The 45Y tax credit is a US federal clean electricity production tax credit introduced under the Inflation Reduction Act. It is designed to support investment in lower-carbon electricity generation technologies. Whether combined heat and power systems qualify under the 45Y framework has significant implications for the economics of CHP deployment in data center infrastructure. Favorable eligibility would materially improve the financial case for high-efficiency CHP systems at a time when the data center sector is evaluating distributed generation as a primary infrastructure option rather than emergency backup alone.
What is structured transition thinking in data center energy infrastructure?
Structured transition thinking is an approach to infrastructure design that recognizes systems deployed today to solve immediate power availability challenges do not need to become stranded assets as conditions evolve. Rather than optimizing for a single operating condition, structured transition thinking designs infrastructure with future integration in mind, allowing combined cooling and power, thermal recovery, lower carbon fuels, and wider hybridization strategies to be incorporated progressively over time as operational requirements, technologies, and grid conditions change. The objective is infrastructure that meets immediate deployment needs while preserving the ability to improve performance across its operational life.
Why are combined cooling and power technologies underutilized in current data center deployment strategies?
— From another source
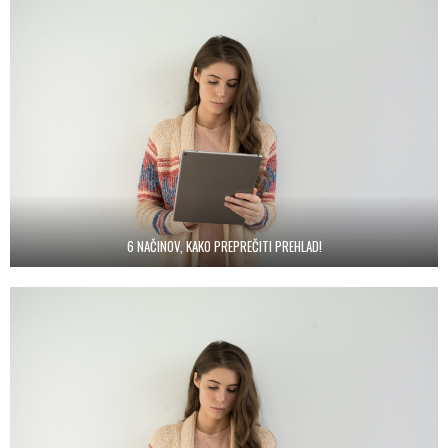
6 NAČINOV, KAKO PREPREČITI PREHLAD!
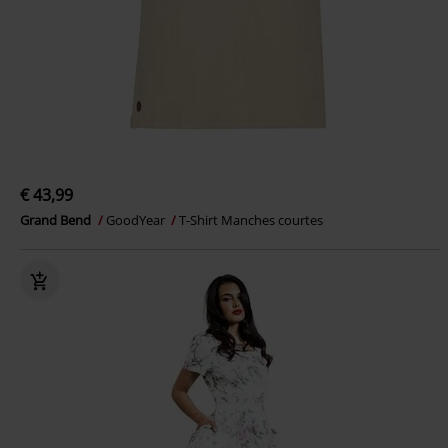
€ 43,99
Grand Bend
GoodYear
T-Shirt Manches courtes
Despite practical opportunities to reduce electrical chiller demand, improve overall site efficiency, and support lower carbon trajectories through integrated energy system design, combined cooling and power technologies are not being sufficiently considered within many current deployment pathways. A primary reason is that different parts of the infrastructure ecosystem are moving at different speeds with different priorities. Operators are focused on deployment speed. Cooling specialists are prioritizing water reduction and dry cooling. Sustainability teams are targeting carbon outcomes. Limited integration between these objectives at a systems level means that technologies capable of addressing multiple challenges simultaneously are being overlooked.
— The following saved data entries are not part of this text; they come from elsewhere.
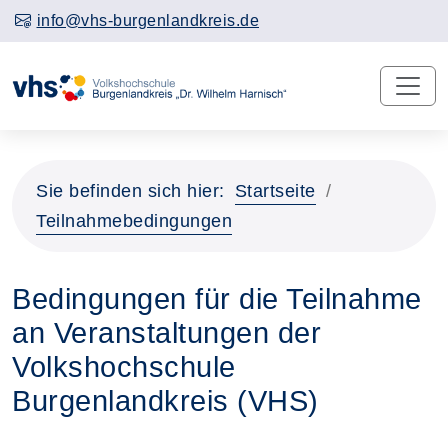
info@vhs-burgenlandkreis.de
Sie befinden sich hier:
Startseite
Teilnahmebedingungen
Bedingungen für die Teilnahme
an Veranstaltungen der
Volkshochschule
Burgenlandkreis (VHS)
What practical barriers does the CHP industry face in the data center market?
Several deployment hurdles affect CHP adoption in modern data center environments. Space constraints within campus developments influence technology selection and limit the footprint available for onsite generation and heat recovery equipment. Water consumption perceptions remain sensitive, particularly in regions where data center water use is under scrutiny. Above all, developers are prioritizing deployment certainty and speed, which creates pressure on any technology that requires additional design complexity or longer procurement timelines. Success for the CHP industry in this market will depend on delivering systems that align with how the market is actually moving rather than promoting traditional efficiency arguments that do not address immediate deployment realities.
Why is the data center energy conversation shifting from individual technologies to integrated systems?
The challenges now facing AI infrastructure development cannot be solved by optimizing any single variable in isolation. Speed-to-power, operational resilience, cooling efficiency, carbon trajectory, and long-term lifecycle performance are increasingly interconnected. Addressing one without considering the others creates infrastructure that performs well on a single metric but struggles under real-world conditions across a twenty-year asset life. The technologies needed to address these challenges simultaneously already exist. The barrier is coordinating them into infrastructure strategies that reflect both immediate deployment realities and long-term transition goals, which requires systems-level thinking rather than technology-by-technology evaluation.